On August 22, 1945, Col. L.B. Chambers of the U.S. Army Corps of Engineers, wrote to the Chicago postcard publisher Curt Teich:
“There was a war to win on December 7, 1941, and you helped win it. You, who ran food labels, window displays, twenty-four sheet posters, and hundreds of other lithographed products, were called upon to produce maps for war. To most of you a map was gas station issue, but you learned about military maps – not only learned but produced them by the thousands.”
Less than a month later, on September 12, Lt. Col. Frederick W. Mast, also of the Corps of Engineers, sent his own letter of thanks to Teich, noting that from January 1944 to the end of the war, that Teich’s company had produced 3,160,000 maps for the U.S. Army. Alas, only one of these, a map prepared for the invasion of Frejus, France in August 1944, is held by the Newberry. A reproduction of that map is now on display in our exhibition, Making an Impression: Immigrant Printing in Chicago.
The fact that the German-born Teich (1877-1974), who emigrated to Chicago in 1895, would be asked to do work for the U.S. Army during World War II is remarkable on its own, but what is even more extraordinary is that the maps that Teich’s company produced were the highest level of top-secret government documents, as evidenced by the letters “BIGOT” at the top of the map. BIGOT was a security classification beyond Top Secret. Some sources suggest that it was an acronym for “British Invasion of German Occupied Territory;” others, that it was an inversion of “To Gib,” the code stamped on the papers of officers headed to Gibraltar in advance of the 1942 North Africa invasion. While the maps include basic topographic details, they also identify turreted weapons, minefields, roadblocks, communication trenches, tank traps, beach and underwater obstacles, and more. While millions of these top-secret maps were required (about 14 million maps were used for the D-Day invasions alone), some were decoy maps with purposely incorrect information.
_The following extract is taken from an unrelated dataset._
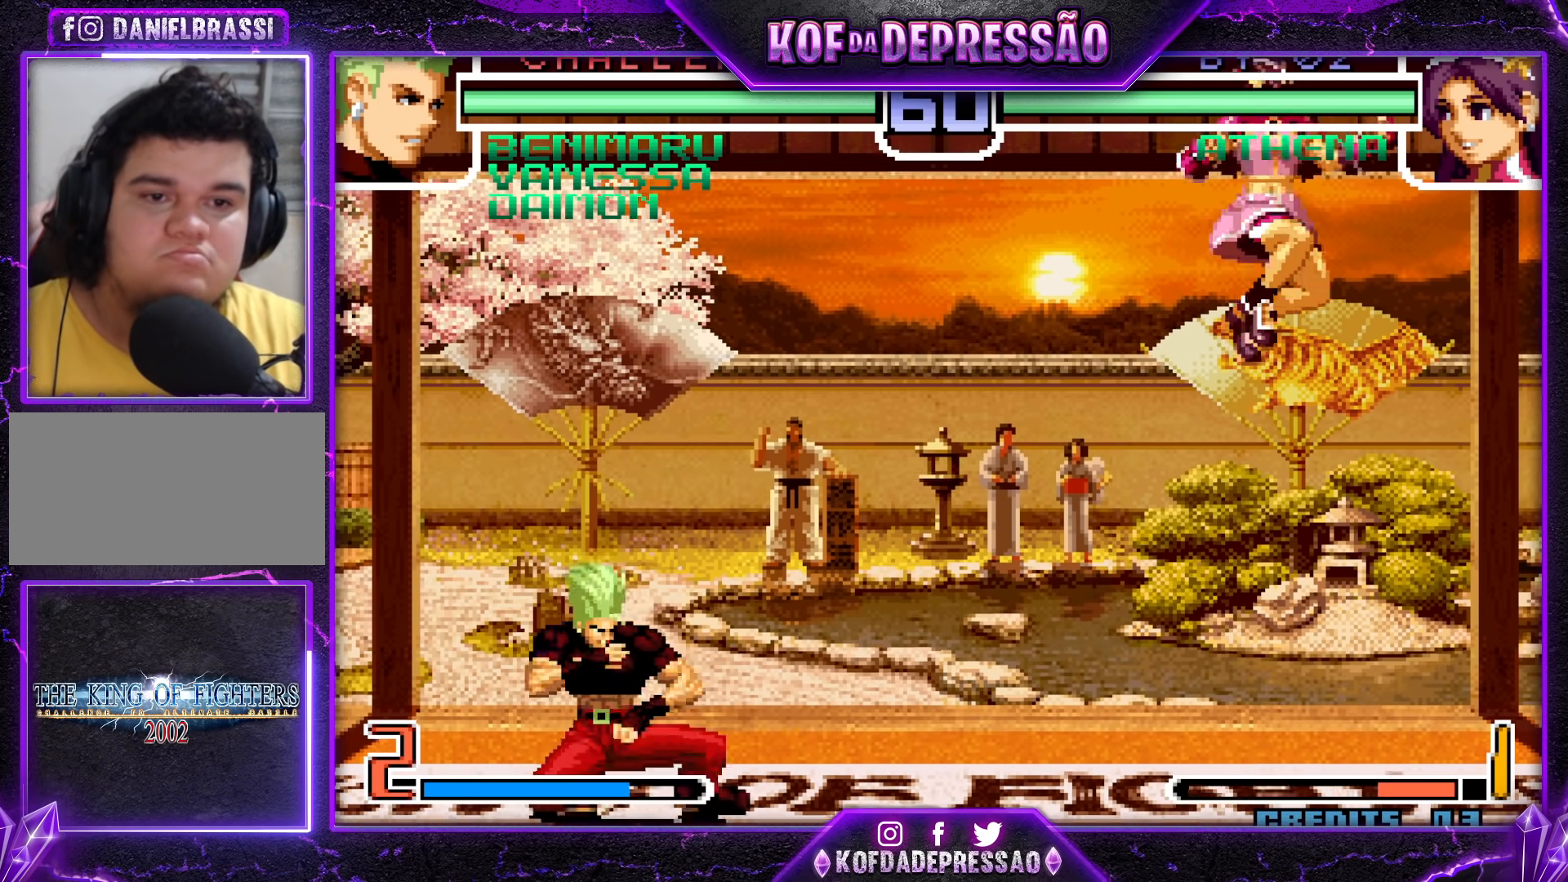
{"buttons": [], "left_stick": "center", "events": [[67, "left_stick", "center"], [167, "CROSS", "down"], [250, "CROSS", "up"]]}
These decoy maps were a matter of security so that no sensitive information could be leaked.
Why Teich & Co.? Teich was well-situated to produce these maps because the company had the most up-to-date color printing equipment as well as in-house workers who specialized in airbrush and colorization work and could quickly produce the minutely detailed, large-scale color maps. In an oral history, airbrush artist Nitza Deamantopulos (1908-91) describes working on the maps while hundreds of other workers at the factory continued their own work completely unaware of what was being printed one floor below them.
Somewhat ironically, the Army cartographers who created invasion maps used postcards of the French landscape as source material, along with 19th-century charts and low-level aerial photos of the coast. It’s a story, then, that comes full-circle, with postcards and immigrant Chicago printers at its center.
Making an Impression: Immigrant Printing in Chicago runs between now and March 29, 2025, in the Newberry's Hanson Gallery.